The NCR has a report on the important work done by the Center for Applied Research in the Apostolate: “CARA sociologists take guesswork out of understanding the Catholic world.” CARA is an independent, nonprofit research center housed at Georgetown University. Thank heavens forward-looking churchmen like Cardinal Cushing supported the founding of CARA back in 1964.
Data is great, but interpreting it can be tricky. Mark Gray has questioned the gloomy interpretations often given about the declines in organized religion in the U.S., for example in the 2008 Pew Forum report on religious affiliation. That studied seemed to show that the Catholic Church has more people leaving it than any other US denomination. The NCR reports:
It’s easy to make Gray roll his eyes and sigh in a here-we-go-again expression. Just mention the 2008 report by the Pew Forum on Religion and Public Life titled “Faith in Flux: Changes in Religious Affiliation in the U.S.” The bottom line in that report was unremittingly gloomy — one in 10 U.S. adults is a former Catholic, meaning, at the time, that about 22.8 million people fit the category.
The popular way to characterize the number (and we did it here at NCR) was to say that if former Catholics were a denomination, it would be the second-largest in the country behind Catholics (nearly 70 million at the time and heading toward 80 million today) and well ahead of the next denomination, Southern Baptists (16.2 million).
All of that is correct to a certain extent. It’s what’s missing, Gray argues, that skews the picture. What he points out as a corrective is that the percentage of those raised Catholic who eventually leave the faith — 32 percent — is actually a far lower percentage than that of mainline Protestant denominations.
For instance, take the percentage of those who have been raised in and then left other denominations: Presbyterians, 59 percent; Anglican/Episcopal church, 56 percent; Methodists, 54 percent; Lutherans, 42 percent; and Baptists, 39 percent. The actual Catholic number (not the percentage) stands out, he said, because the Catholic church is so much larger than the rest.

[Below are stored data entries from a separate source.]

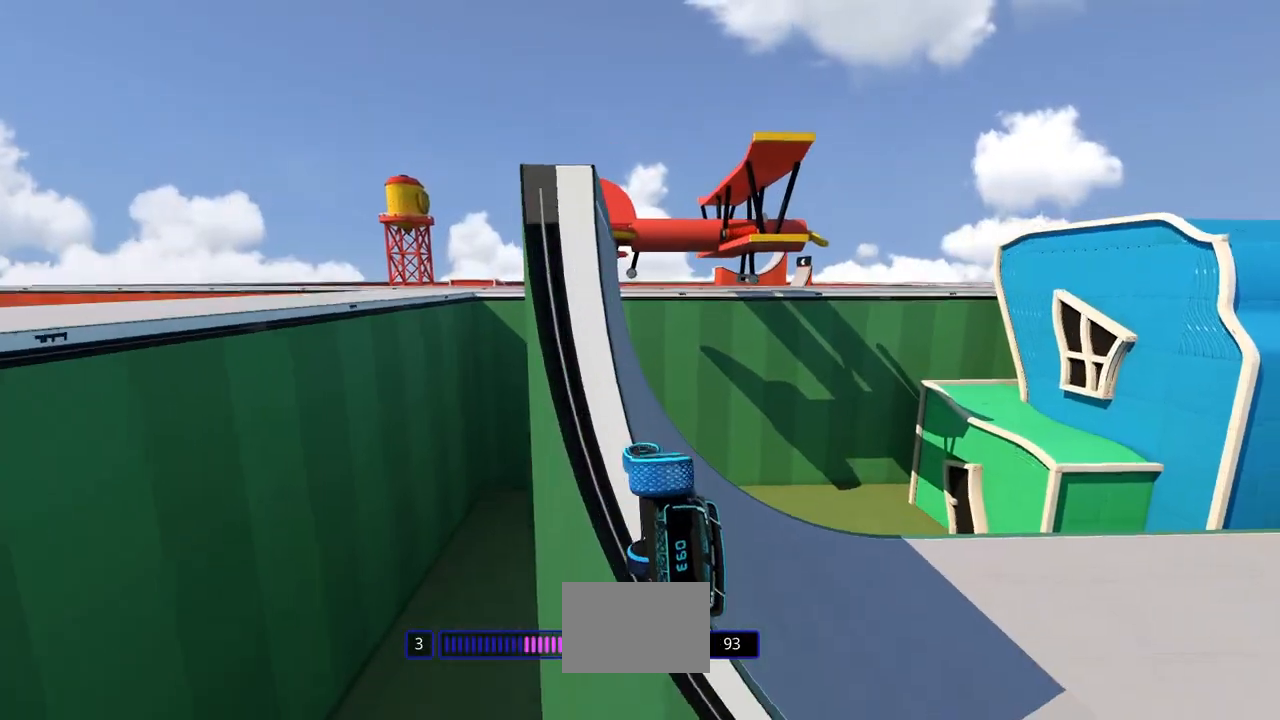
{"keys": ["up"], "events": []}
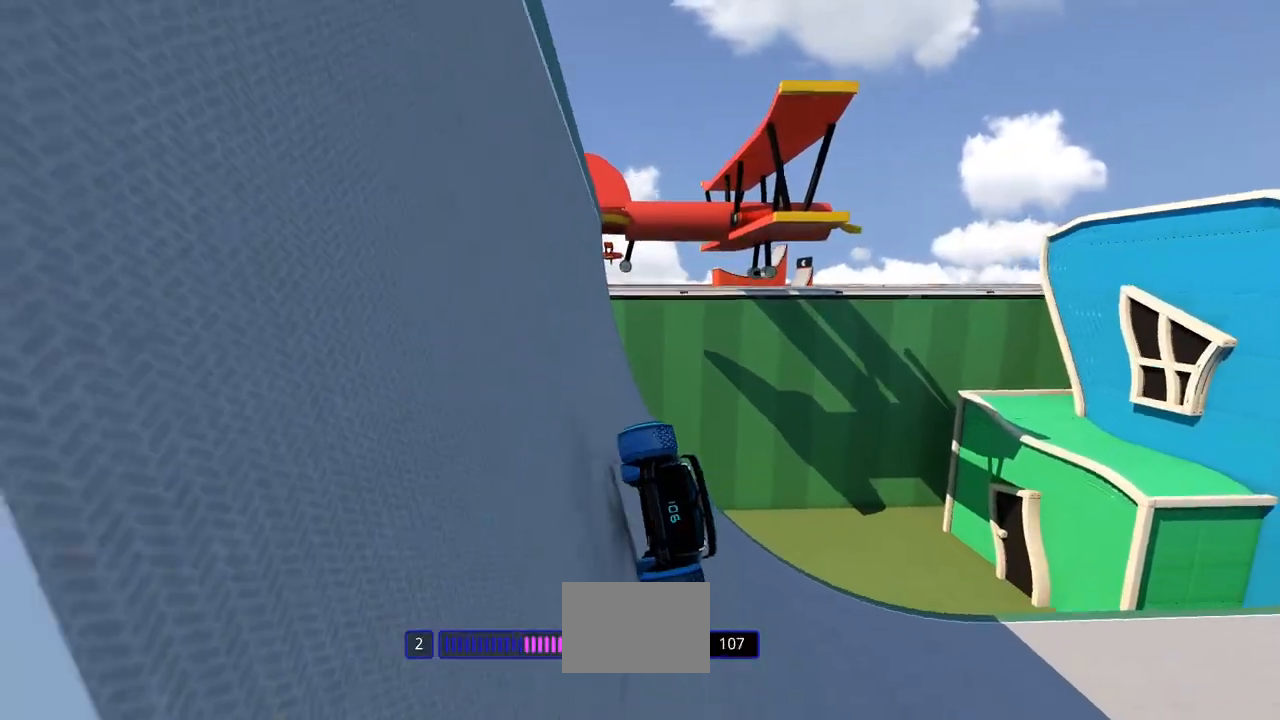
{"keys": ["right", "up"], "events": [[100, "right", "down"]]}
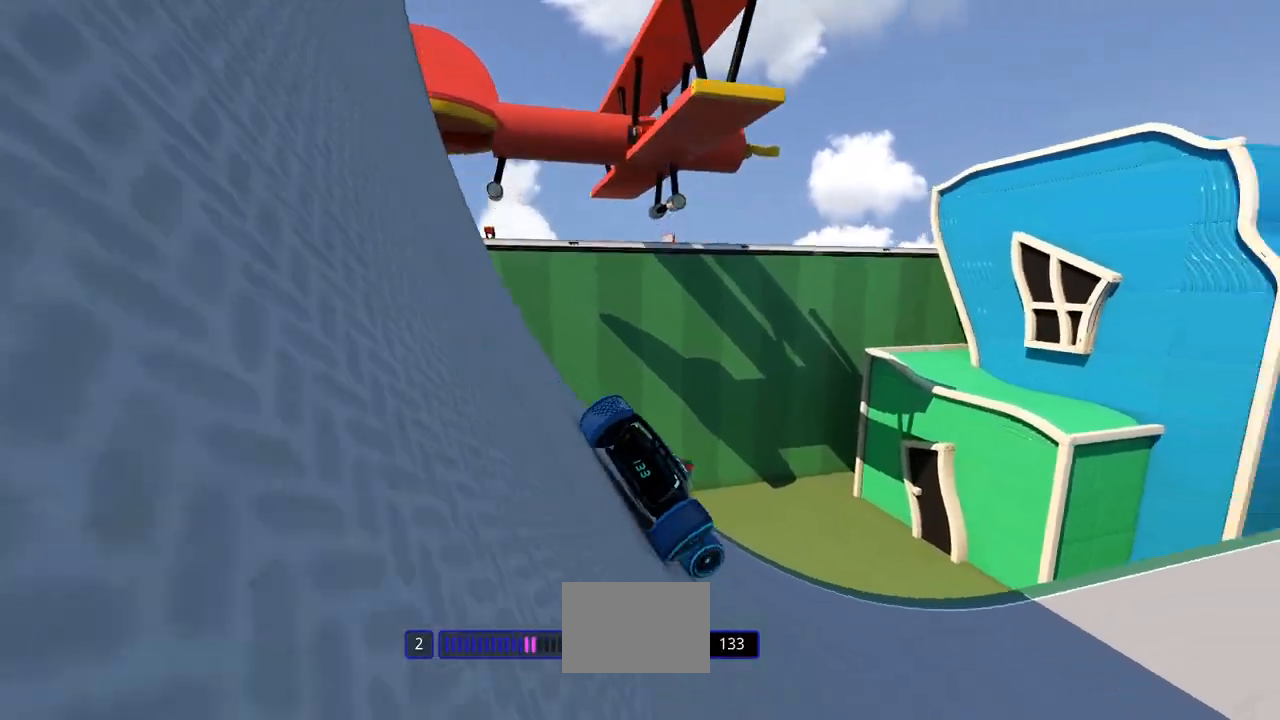
{"keys": ["up"], "events": [[467, "right", "up"]]}
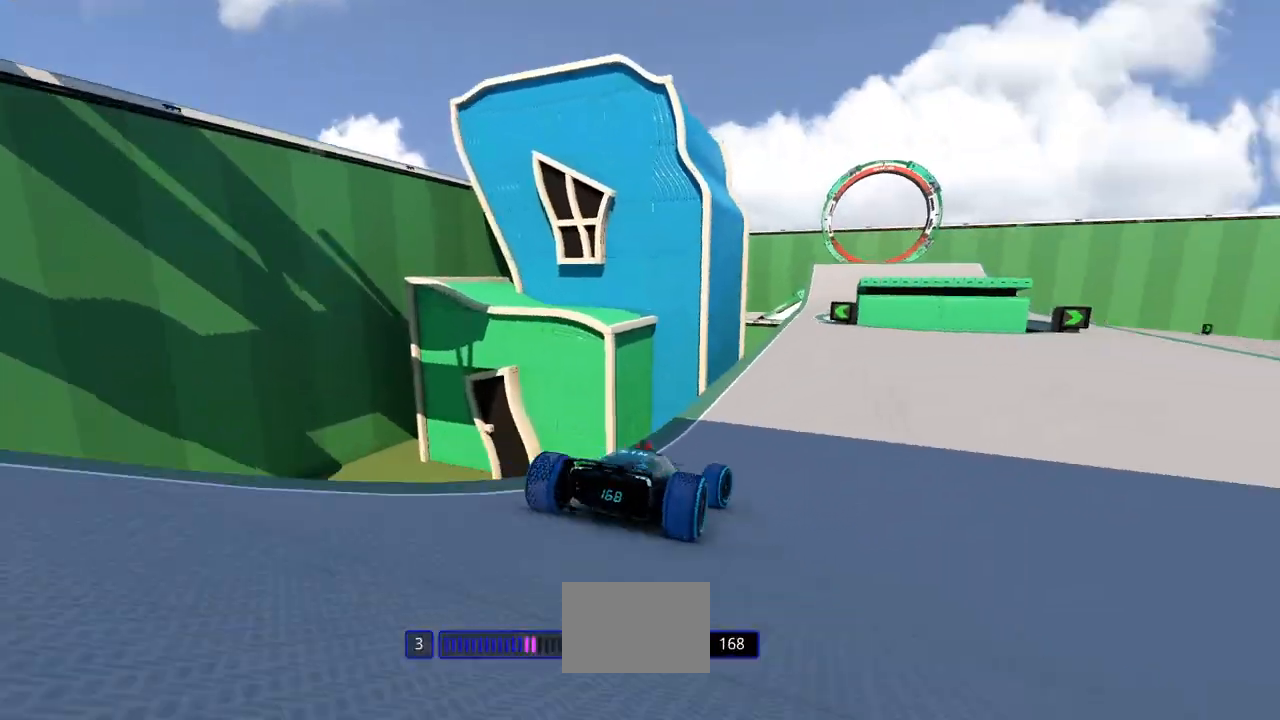
{"keys": ["up"], "events": [[133, "left", "down"], [233, "left", "up"]]}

Gray’s rosier interpretation – Catholics are losing 32% of their members but so many other U.S. denominations are losing anywhere from 39% to 59% – rests upon a certain ecclesiological assumption. That assumption is that all the various U.S. denominations – Catholic, Baptist, Methodist, etc., – are just various flavors of Christianity on equal footing. We could call this “denominationalism.”
For denominationalism, it makes no difference whether a Bible-believing Southern Baptist joins up at an evangelical-style Methodist church down the street or goes through the RCIA to become a Roman Catholic – either way, the Baptists have lost one sheep.
For denominationalism there are individual denominations, but not the larger category “Protestant.” That the hypothetical Southern Baptist above thinks of herself above all as a “Protestant” and didn’t think she was converting when she found an amenable Methodist church is not considered. That the parents of another Southern Baptist might be horrified that their son left Bible-believing Christianity to become a Roman Catholic (a papist!), against their hopes that he would find a good, Bible-believing church such as the Methodists (or I suppose they’d settle for the Lutherans but the Episcopalians would be iffy) is not considered.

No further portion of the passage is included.